This might be a bit long but I don't want to drip feed, so please bear with me. I have reached a bit of an impasse with DH regarding his mum and I'm stuck on what we can do to get past it.
When we first met she was wonderful. However, once I got pregnant she started to become more domineering and gradually started chipping away at me and criticising me. DH would speak to her after each incident and she would agree not to do it again but then it felt like the behaviour would just show up in a new form and I never knew whether I'd get the nice version of her or the difficult one.
Generally speaking, there is a lot of drama. DH is expected to call her multiple times each day and if he doesn't call, she panics and cries because he might have been in an accident. He finds it difficult that she relies on him so much emotionally. There's also a complicated family dynamic where DH is the golden child and his brother is the black sheep. Ultimately DH feels very responsible for her and worries about her outbursts/reactions if he steps out of line.
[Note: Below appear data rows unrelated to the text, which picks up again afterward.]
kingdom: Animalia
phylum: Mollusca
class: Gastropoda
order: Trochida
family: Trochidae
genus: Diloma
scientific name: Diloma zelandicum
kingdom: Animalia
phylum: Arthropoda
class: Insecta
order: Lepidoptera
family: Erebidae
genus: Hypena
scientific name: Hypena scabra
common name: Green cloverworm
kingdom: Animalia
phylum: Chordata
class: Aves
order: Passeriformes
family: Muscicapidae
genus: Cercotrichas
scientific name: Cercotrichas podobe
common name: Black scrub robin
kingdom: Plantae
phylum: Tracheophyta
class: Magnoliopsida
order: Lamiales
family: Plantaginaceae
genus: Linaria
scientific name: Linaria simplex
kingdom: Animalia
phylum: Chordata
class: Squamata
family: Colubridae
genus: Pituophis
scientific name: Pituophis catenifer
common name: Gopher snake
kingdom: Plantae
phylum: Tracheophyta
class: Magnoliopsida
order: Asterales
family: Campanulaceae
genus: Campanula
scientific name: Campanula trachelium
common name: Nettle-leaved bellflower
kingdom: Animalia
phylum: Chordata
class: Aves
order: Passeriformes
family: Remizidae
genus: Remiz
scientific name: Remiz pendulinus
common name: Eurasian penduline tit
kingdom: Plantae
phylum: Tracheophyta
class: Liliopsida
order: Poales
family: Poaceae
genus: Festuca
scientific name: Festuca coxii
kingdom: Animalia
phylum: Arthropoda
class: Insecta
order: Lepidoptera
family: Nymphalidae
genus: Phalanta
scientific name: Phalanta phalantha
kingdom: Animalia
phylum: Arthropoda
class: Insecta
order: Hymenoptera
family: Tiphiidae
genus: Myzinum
I feel she is manipulative but he thinks she doesn't realise what she's doing.
There have been a few times where she has blown up and lost her temper with DH, and called him awful names. Two years ago she did this in the run up to Christmas, and he asked me to see if I could calm her down. I calmly and patiently told her that it wasn't okay to speak to him like that and that she knew that the things she was saying weren't true. She accepted it at the time and apologised but ever since then her behaviour towards me has taken a turn for the worse, as if she resents me for standing up to her. Later that week she 'forgot' that she had other plans for that Christmas and refused to come to us as planned a few days later, which made DH really sad and really spoiled the day.
As the year went by her behaviour got worse and worse and it culminated last December in her calling me stupid (in her language, which she thought I wouldn't understand) and, later, physically pushing me, something she'd done previously. At the time she was staying over at our house and I asked DH to take her home and then explained to him what had happened. He (rightly) pointed out that I should have fetched him and explained what happened immediately but spoke to her about it. The result was a torrent of abuse on the phone to him and via WhatsApp to me. In the end I had to block her. She has never apologised (to me) for what she said and she denies that she ever pushed me or said anything horrible to me, although she has said that perhaps she did, but has forgotten.
I would have been happy at this point to go NC but I know how much DH was struggling with everything so we put some boundaries in place which were basically: no more sleepovers at our house; we would see her less often but when we did see her we would go out (rather than having her at our home, for example) and she would only get one last chance.
Since then, things have been mostly okay. There was some drama around her not being invited to celebrate my birthday with us (we didn't celebrate, I had flu) which we only found out about a month later when it was her birthday and she refused to see us, but told BIL the real reason why. But overall the plan of seeing her for quality time outside has worked well. However, recently DH is upset that she isn't able to come and stay for the weekend, for example, and upset that I can't forgive her. He basically wishes that everything could go back to how it was and feels like my attitude is cold and hard. She is in her late 70s and in excellent health but he is worried that she's going to die soon (something she often says) and that their final years of memories will be marred by all of this. However, I still feel so wary of her and every time we see her I'm on edge and anxious. For context, she lives 30 minutes away so not too far, but she would be insulted if we only invited her for e.g. lunch and not to sleep over.
I have suggested she comes and stays overnight for Christmas this year but apparently she has already told him she doesn't want to "cause trouble" by seeing us and so doesn't want to celebrate Christmas at all.
I just don't know what to do next. I feel like we've tried to find a balance that works but it's hard to find a solution that everyone is happy with. Obviously it's DH's house too and he should be able to invite her, but I'm struggling to get past what happened: the fact that she physically laid hands on me and the torrent of awful messages - I cannot imagine ever doing either of those things to someone. There are lots of other things but this is long enough already. FWIW I have suggested they spend regular time alone together in addition to the times we see her as a family but he isn't keen on that idea.
I'd really appreciate any suggestions or ideas of ways to find a compromise here and any other perspectives. AIBU to still say no sleepovers? Should I be able to put it all behind me now, especially given her age? My biggest concern is that I feel like I'm caught between two bad options: I either try to pretend everything is fine, and feel awful, or I hold the boundaries and DH is potentially going to end up resenting me in a few years. He is a great husband and dad and so important to me; I hate that this is coming between us. Thank you for reading if you've made it this far.